They might be getting cracked due to the bad frosts. It really is a rubbish time of year for sending hatching eggs.
Candled my eggs last night and we have about 45% still alive and kicking, a few clears, a few stopped but a fair few cracked ones. ARGH.


----------



## adamntitch (Jun 17, 2007)

Dee_Williams said:


> They might be getting cracked due to the bad frosts. It really is a rubbish time of year for sending hatching eggs.
> Candled my eggs last night and we have about 45% still alive and kicking, a few clears, a few stopped but a fair few cracked ones.
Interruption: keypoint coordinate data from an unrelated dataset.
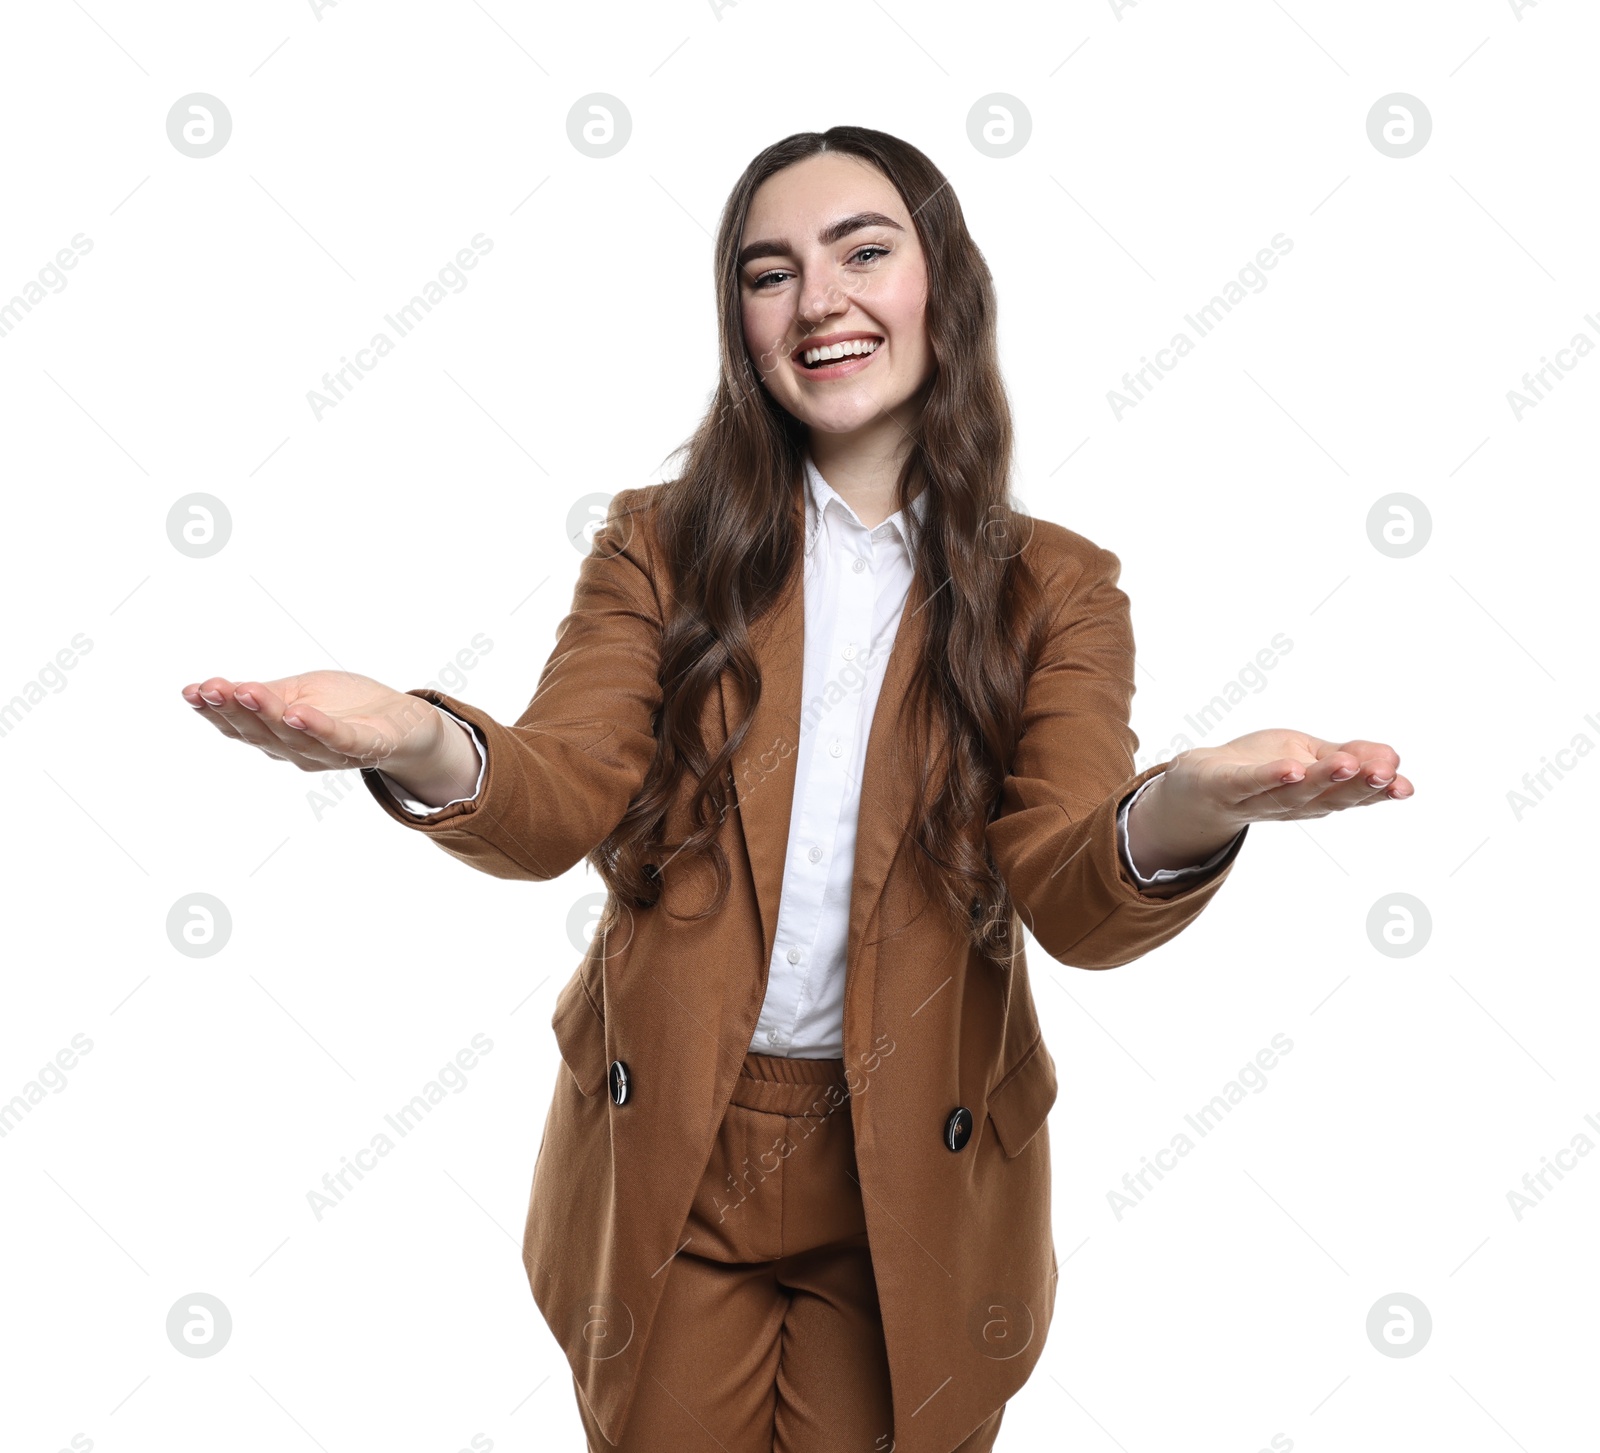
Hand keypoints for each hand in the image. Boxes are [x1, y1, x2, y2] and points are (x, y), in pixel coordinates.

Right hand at [179, 671, 444, 776]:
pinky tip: (299, 714)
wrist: (407, 723)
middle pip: (261, 732)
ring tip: (246, 693)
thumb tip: (220, 689)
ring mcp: (331, 752)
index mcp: (279, 736)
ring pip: (293, 736)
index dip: (215, 711)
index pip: (241, 725)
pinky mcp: (366, 747)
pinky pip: (339, 740)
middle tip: (211, 688)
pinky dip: (318, 728)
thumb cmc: (348, 707)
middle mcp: (299, 751)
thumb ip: (268, 695)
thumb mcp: (301, 692)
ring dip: (268, 714)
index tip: (191, 691)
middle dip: (233, 709)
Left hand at [1160, 728, 1413, 839]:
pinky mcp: (1227, 787)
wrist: (1197, 783)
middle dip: (1358, 785)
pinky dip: (1269, 777)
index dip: (1379, 792)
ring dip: (1322, 779)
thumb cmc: (1261, 768)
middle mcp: (1291, 803)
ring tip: (1347, 764)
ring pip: (1294, 792)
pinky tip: (1290, 769)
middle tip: (1384, 773)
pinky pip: (1250, 784)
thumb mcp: (1310, 756)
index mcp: (1316, 796)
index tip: (1404, 787)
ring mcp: (1258, 798)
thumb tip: (1392, 757)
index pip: (1351, 794)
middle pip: (1328, 797)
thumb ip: (1348, 756)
ARGH.


to be honist i won them on ebay for 99p think the guy just chucked all the cracked and older eggs in the 2nd lot are in better condition so heres hopeing


----------



## pigglywiggly (Jul 19, 2008)

DeanEgo said:


> ah cool thanks for the advice, i did notice a lot use either poly boxes, also people use trays/egg boxes with cotton wool, would you go for those?
> 
> again, cheers for the heads up


polyboxes are cheap to post, in my experience the eggs dont travel well in them. i wonder if they get too hot in them?

i`ve always posted eggs by wrapping each in a sheet of kitchenroll, then into a normal egg box, then bubble wraped and into a padded envelope.
6 cost about £3-50 to post

not have any arrive broken, and everyone has has decent hatch rates, a few 6/6`s too.
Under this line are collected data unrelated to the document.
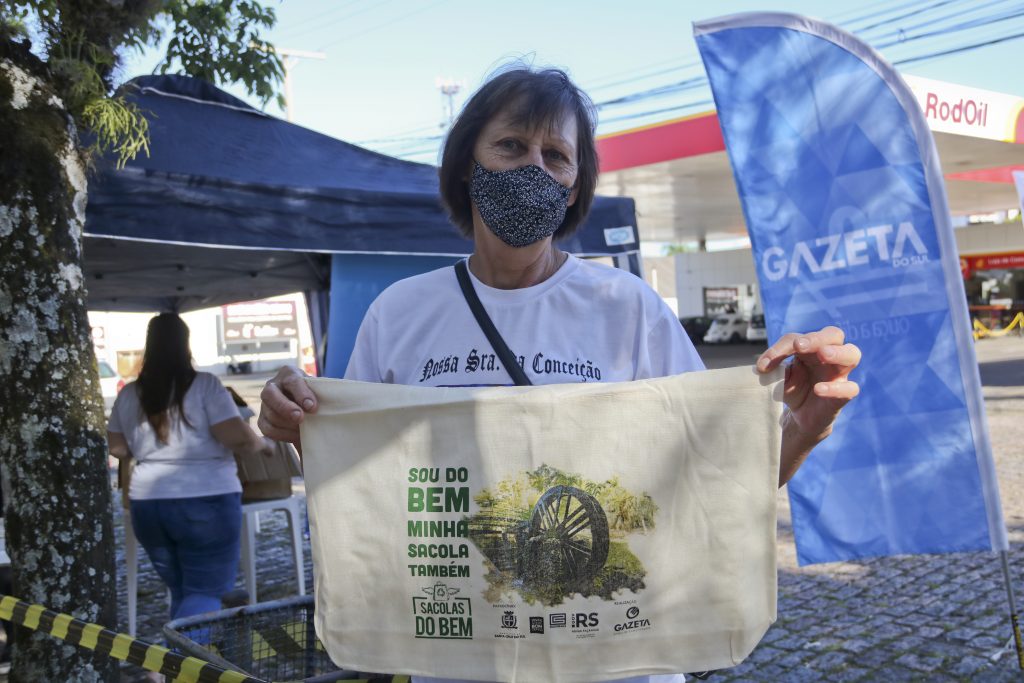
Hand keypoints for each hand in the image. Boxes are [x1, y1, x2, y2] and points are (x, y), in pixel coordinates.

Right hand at [258, 366, 316, 446]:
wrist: (304, 405)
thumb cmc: (315, 395)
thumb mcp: (318, 390)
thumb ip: (321, 394)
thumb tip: (335, 403)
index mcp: (289, 373)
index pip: (293, 381)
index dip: (302, 394)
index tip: (312, 407)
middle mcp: (273, 385)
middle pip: (271, 395)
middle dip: (286, 408)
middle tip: (300, 418)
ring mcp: (265, 402)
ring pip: (270, 414)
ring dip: (286, 424)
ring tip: (302, 430)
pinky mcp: (262, 418)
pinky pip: (267, 428)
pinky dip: (282, 434)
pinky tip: (295, 436)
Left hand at [756, 326, 860, 483]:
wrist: (798, 417)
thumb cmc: (791, 389)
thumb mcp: (779, 376)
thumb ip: (774, 367)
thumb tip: (763, 366)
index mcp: (811, 348)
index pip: (799, 338)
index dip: (782, 348)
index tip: (763, 365)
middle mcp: (829, 356)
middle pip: (834, 335)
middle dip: (817, 338)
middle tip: (799, 345)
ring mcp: (839, 374)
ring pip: (852, 354)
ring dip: (837, 352)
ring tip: (823, 354)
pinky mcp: (843, 395)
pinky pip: (850, 388)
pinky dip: (835, 388)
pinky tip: (818, 390)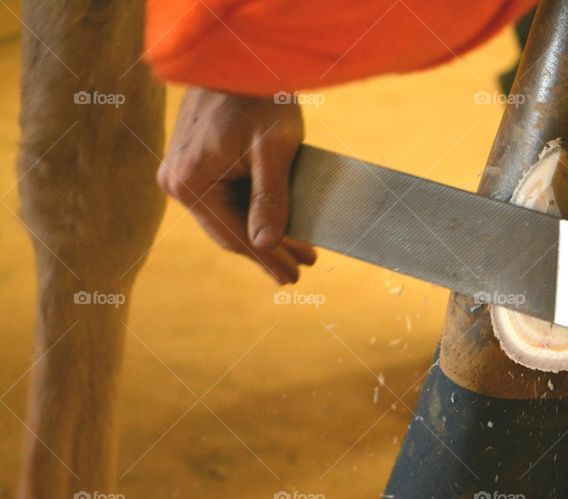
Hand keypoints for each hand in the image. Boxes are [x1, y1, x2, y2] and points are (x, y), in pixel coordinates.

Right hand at [157, 87, 315, 282]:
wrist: (237, 59)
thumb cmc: (259, 97)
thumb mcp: (274, 149)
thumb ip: (271, 199)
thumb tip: (266, 245)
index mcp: (192, 183)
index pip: (236, 237)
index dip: (267, 260)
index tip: (292, 278)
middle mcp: (177, 182)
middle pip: (229, 232)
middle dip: (267, 251)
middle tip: (300, 269)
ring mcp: (181, 173)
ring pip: (227, 218)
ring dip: (261, 234)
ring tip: (297, 250)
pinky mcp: (192, 163)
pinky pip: (223, 200)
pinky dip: (250, 213)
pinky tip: (276, 223)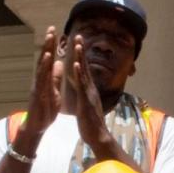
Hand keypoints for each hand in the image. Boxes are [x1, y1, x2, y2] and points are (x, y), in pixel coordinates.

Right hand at [20, 27, 62, 141]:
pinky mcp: (39, 93)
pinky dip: (45, 67)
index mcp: (46, 79)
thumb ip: (56, 78)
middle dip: (48, 43)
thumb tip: (60, 64)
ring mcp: (38, 86)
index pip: (49, 60)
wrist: (37, 126)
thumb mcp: (55, 91)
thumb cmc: (45, 110)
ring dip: (46, 51)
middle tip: (51, 28)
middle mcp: (40, 80)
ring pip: (42, 66)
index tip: (55, 32)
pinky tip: (48, 58)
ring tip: (49, 38)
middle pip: (44, 59)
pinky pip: (42, 78)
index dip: (52, 46)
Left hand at [71, 36, 110, 151]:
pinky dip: (78, 73)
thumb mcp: (87, 107)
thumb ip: (85, 97)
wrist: (98, 137)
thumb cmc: (91, 125)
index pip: (84, 71)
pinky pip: (81, 85)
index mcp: (88, 91)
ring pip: (84, 72)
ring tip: (77, 44)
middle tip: (78, 35)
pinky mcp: (86, 101)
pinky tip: (75, 64)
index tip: (78, 44)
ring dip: (80, 57)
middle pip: (85, 66)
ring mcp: (89, 94)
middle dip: (81, 51)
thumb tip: (85, 91)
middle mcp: (90, 89)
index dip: (80, 57)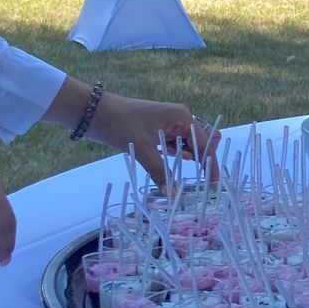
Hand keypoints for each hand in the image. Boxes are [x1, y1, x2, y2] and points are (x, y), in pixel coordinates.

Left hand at [88, 93, 221, 185]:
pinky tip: (170, 169)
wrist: (94, 112)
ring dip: (190, 160)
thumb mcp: (142, 150)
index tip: (214, 186)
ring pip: (190, 145)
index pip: (206, 144)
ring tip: (186, 179)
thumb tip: (172, 195)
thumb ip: (160, 172)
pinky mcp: (160, 131)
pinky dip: (177, 158)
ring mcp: (171, 124)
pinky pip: (177, 146)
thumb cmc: (120, 124)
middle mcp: (181, 119)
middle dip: (204, 160)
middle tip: (200, 181)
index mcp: (182, 117)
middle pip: (204, 141)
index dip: (211, 165)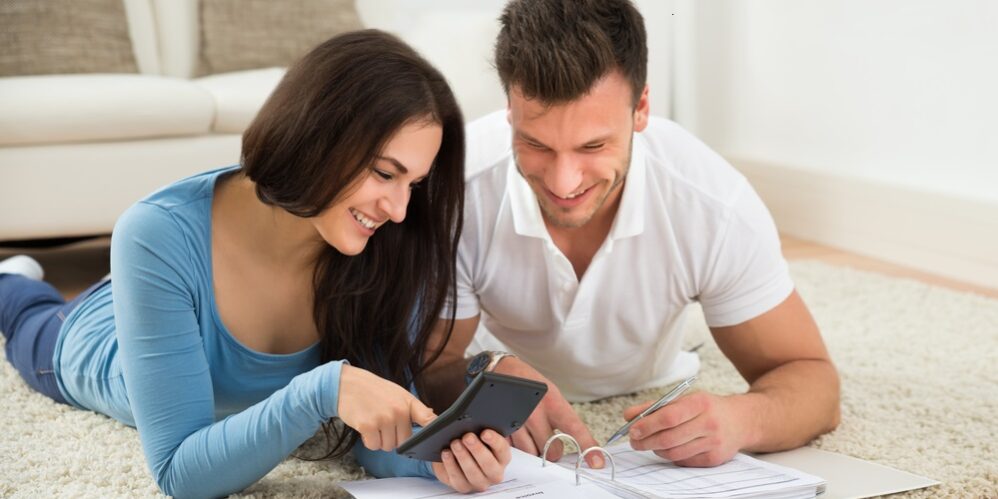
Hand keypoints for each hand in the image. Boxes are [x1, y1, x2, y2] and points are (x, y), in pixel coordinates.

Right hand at [337, 364, 435, 450]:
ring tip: (373, 423)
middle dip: (393, 438)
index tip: (437, 441)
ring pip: (387, 446)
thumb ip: (414, 408)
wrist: (347, 384)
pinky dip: (368, 440)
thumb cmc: (374, 390)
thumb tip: (432, 418)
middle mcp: (399, 411)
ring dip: (379, 440)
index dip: (434, 433)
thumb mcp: (398, 393)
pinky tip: (365, 427)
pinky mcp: (368, 426)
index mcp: (409, 402)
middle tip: (383, 423)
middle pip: (403, 442)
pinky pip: (374, 445)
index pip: (429, 420)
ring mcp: (384, 419)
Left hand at [431, 429, 510, 492]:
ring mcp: (479, 481)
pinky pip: (457, 478)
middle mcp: (493, 472)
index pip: (502, 449)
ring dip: (463, 457)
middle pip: (489, 464)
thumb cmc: (471, 440)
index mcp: (502, 457)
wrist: (455, 452)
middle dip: (477, 449)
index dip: (494, 441)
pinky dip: (451, 465)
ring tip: (455, 443)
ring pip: (473, 473)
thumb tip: (473, 415)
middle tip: (467, 437)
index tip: (485, 432)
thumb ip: (480, 424)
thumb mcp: (478, 430)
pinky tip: (446, 453)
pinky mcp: (463, 486)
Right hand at [493, 357, 604, 467]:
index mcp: (552, 402)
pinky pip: (514, 450)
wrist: (500, 370)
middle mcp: (535, 413)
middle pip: (551, 451)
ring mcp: (516, 422)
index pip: (574, 429)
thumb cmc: (529, 383)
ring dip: (533, 448)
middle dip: (551, 450)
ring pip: (532, 453)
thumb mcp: (551, 393)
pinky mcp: (501, 429)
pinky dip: (517, 445)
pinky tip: (517, 432)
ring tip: (530, 432)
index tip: (597, 462)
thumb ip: (562, 417)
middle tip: (548, 438)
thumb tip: (577, 442)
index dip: (587, 446)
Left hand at [624, 392, 745, 466]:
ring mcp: (714, 442)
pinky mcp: (714, 458)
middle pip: (669, 438)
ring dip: (656, 450)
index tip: (632, 430)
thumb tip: (628, 416)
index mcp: (700, 403)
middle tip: (634, 442)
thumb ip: (655, 407)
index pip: (668, 417)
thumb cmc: (707, 408)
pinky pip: (684, 461)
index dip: (647, 425)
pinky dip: (671, 457)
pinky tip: (668, 449)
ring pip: (675, 453)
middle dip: (646, 442)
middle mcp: (709, 423)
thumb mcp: (685, 399)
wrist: (741, 420)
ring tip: (650, 444)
i`d probly wait till march at least to buy hatching eggs, the cold weather dosnt help fertility?


----------



## Dee_Williams (Aug 15, 2010)

adamntitch said:


> to be honist i won them on ebay for 99p think the guy just chucked all the cracked and older eggs in the 2nd lot are in better condition so heres hopeing


ahhh not good then. stupid to do that as it just gets you a bad reputation. 



pigglywiggly said:


> polyboxes are cheap to post, in my experience the eggs dont travel well in them. i wonder if they get too hot in them?
> 
> i`ve always posted eggs by wrapping each in a sheet of kitchenroll, then into a normal egg box, then bubble wraped and into a padded envelope.
> 6 cost about £3-50 to post
> ...


I always post my eggs in polyboxes, unless otherwise requested. As far as I am aware we have had no problems with fertility and eggs have always travelled well. It is just down to personal preference I guess.  

cold weather is really bad for fertility. It doesn't matter how fertile your birds are, the cold knocks the fertility off the eggs once laid.


----------



## adamntitch (Jun 17, 2007)

well still just one chick out eek poor we things so alone


----------



## Pro Mantis (Apr 7, 2007)

adamntitch said:


> well still just one chick out eek poor we things so alone


Aww CPQ are cute I used to have some.  Are you gonna keep them or sell them when they grow up?


----------



## adamntitch (Jun 17, 2007)

Pro Mantis said:


> Aww CPQ are cute I used to have some.  Are you gonna keep them or sell them when they grow up?


 
by the way things are looking al only have one chick from this lot so will be buying in more 

but yeah al be keeping them the other stuff i hatch i ether give away or sell lol


----------



## Mynki (Mar 24, 2010)

My 'jumbo' coturnix started hatching yesterday which was a bit suprising as the eggs have only been in the incy for 15 days. Out of 40 I've had 10 hatch so far and five pipping as we speak. So I may get a reasonable hatch rate out of this batch hopefully.


----------



## adamntitch (Jun 17, 2007)

i had 5 cpq hatch but 3 died for 40 eggs was a crap seller i think so i have set 40 jap eggs from my own birds will see how they do 


good luck with the rest of yours


----------



## martyb (Sep 5, 2007)

I bought cpq of ebay, it was buy 12 and get 6 extra free and so far 14 out of the 18 have hatched,well pleased with the result. I shall just wait now and see if the other 4 hatch.:2thumb:


----------



## Mynki (Mar 24, 2010)

I've now got 20 live and had one dead in the shell as it couldn't mae it out overnight. It looked very weak though. Will see if any more arrive over the next day or two. Good luck to everyone else.


----------